## Required action
Because only the count matters, report how many lines in the material hold the string "expansion" and nothing more.

***** Data for review

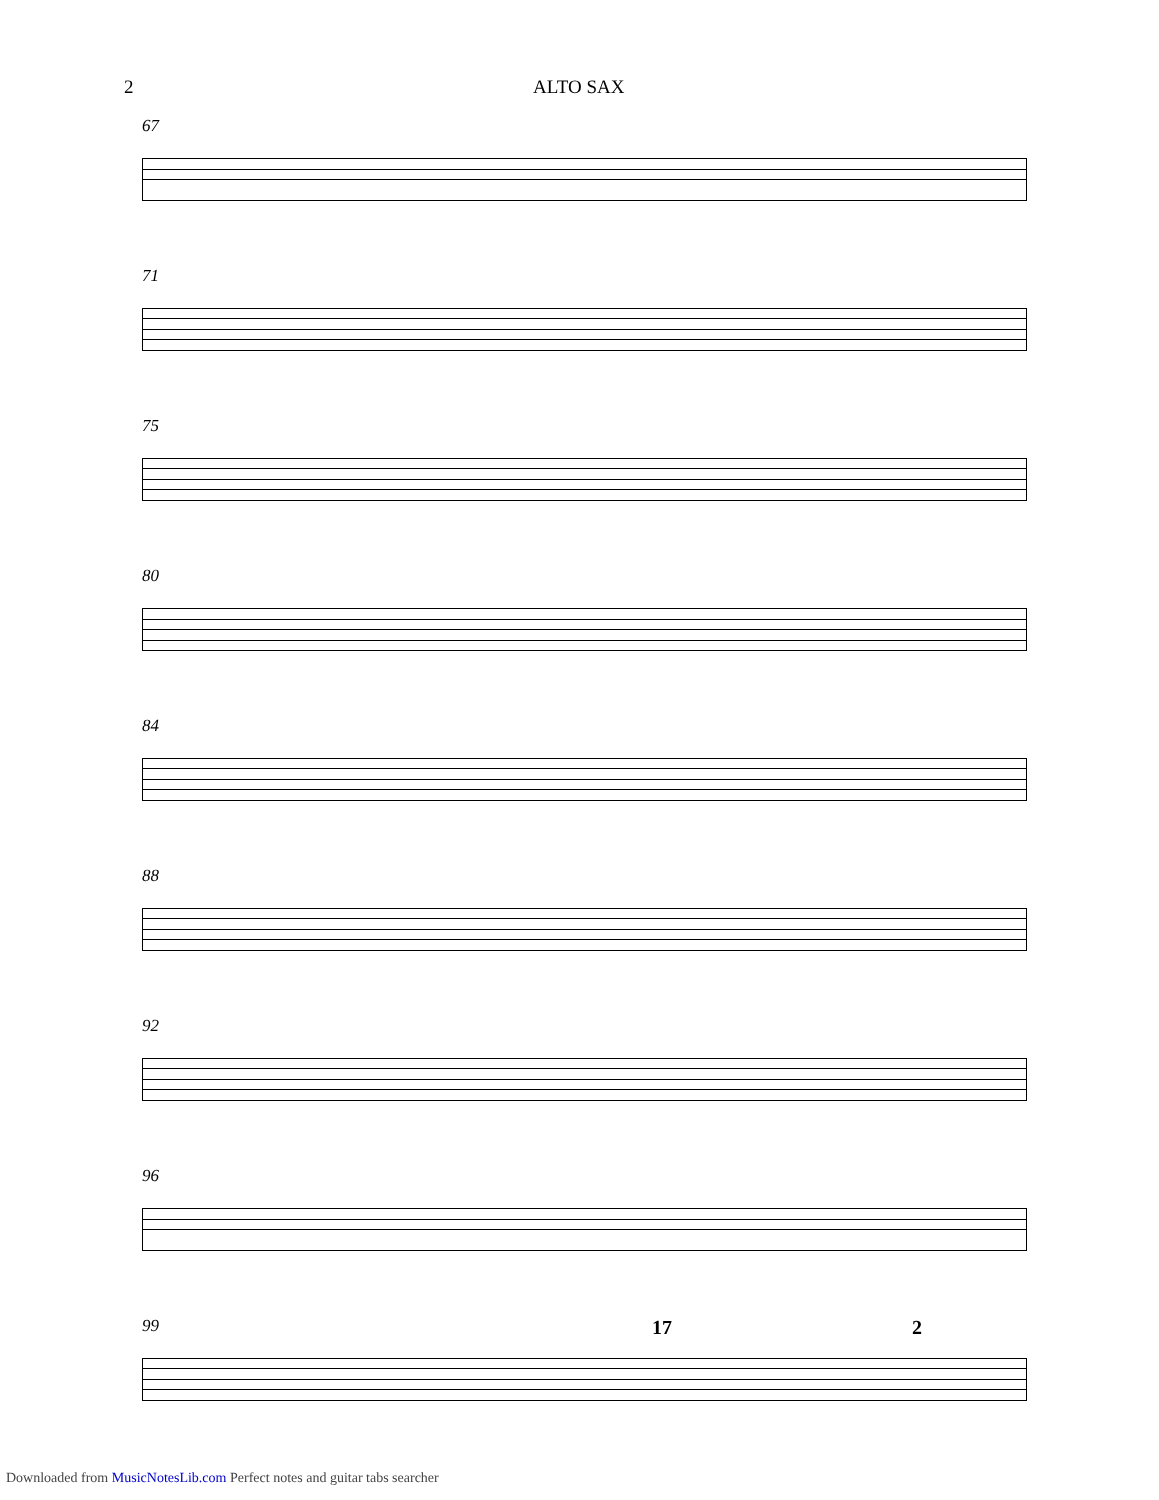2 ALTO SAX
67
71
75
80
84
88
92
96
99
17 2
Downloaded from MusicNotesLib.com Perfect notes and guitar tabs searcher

**********
***** Data for review

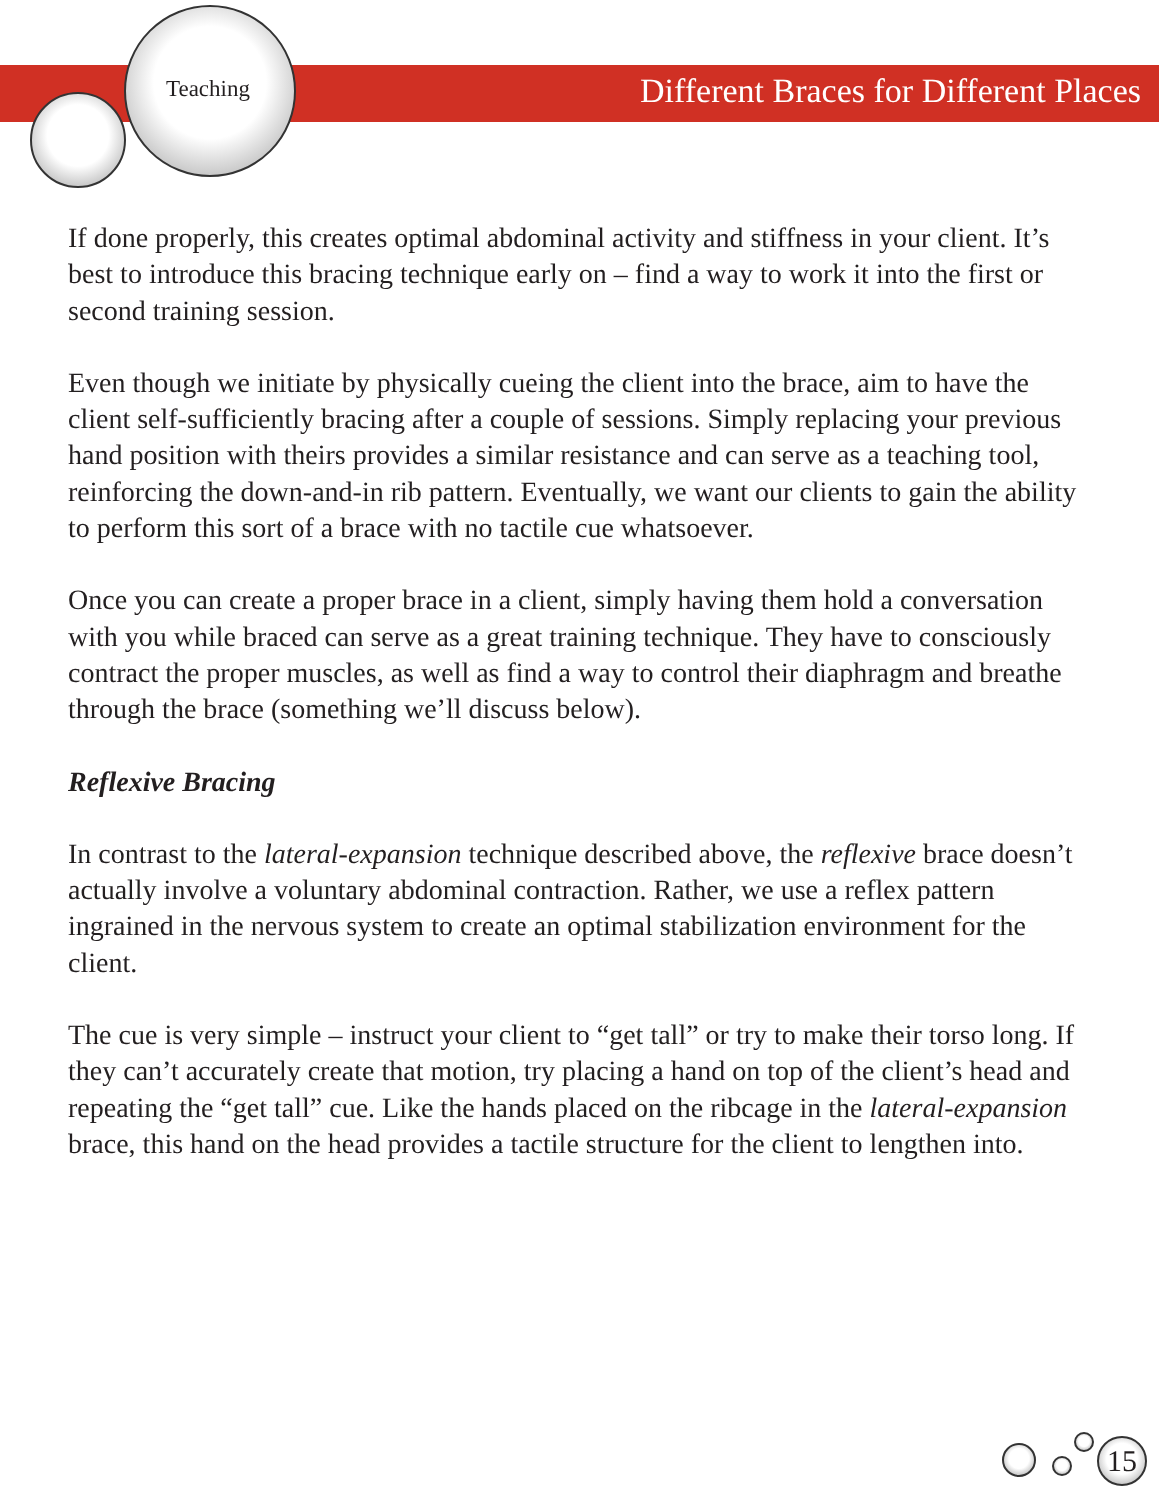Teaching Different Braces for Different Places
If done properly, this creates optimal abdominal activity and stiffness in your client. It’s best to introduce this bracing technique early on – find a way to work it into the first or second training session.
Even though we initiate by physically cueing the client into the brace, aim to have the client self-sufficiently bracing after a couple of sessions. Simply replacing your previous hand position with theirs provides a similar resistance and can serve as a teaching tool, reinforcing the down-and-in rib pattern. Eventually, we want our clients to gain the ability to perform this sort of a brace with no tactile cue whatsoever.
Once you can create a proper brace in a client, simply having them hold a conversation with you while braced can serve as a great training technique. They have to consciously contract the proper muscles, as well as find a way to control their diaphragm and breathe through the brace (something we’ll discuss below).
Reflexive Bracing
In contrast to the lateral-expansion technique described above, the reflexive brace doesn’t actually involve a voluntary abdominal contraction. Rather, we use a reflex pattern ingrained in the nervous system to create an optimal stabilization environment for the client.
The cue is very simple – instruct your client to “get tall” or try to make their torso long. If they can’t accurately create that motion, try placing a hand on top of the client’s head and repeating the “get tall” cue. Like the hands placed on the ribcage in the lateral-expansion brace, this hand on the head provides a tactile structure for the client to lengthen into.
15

**********

## Task result
2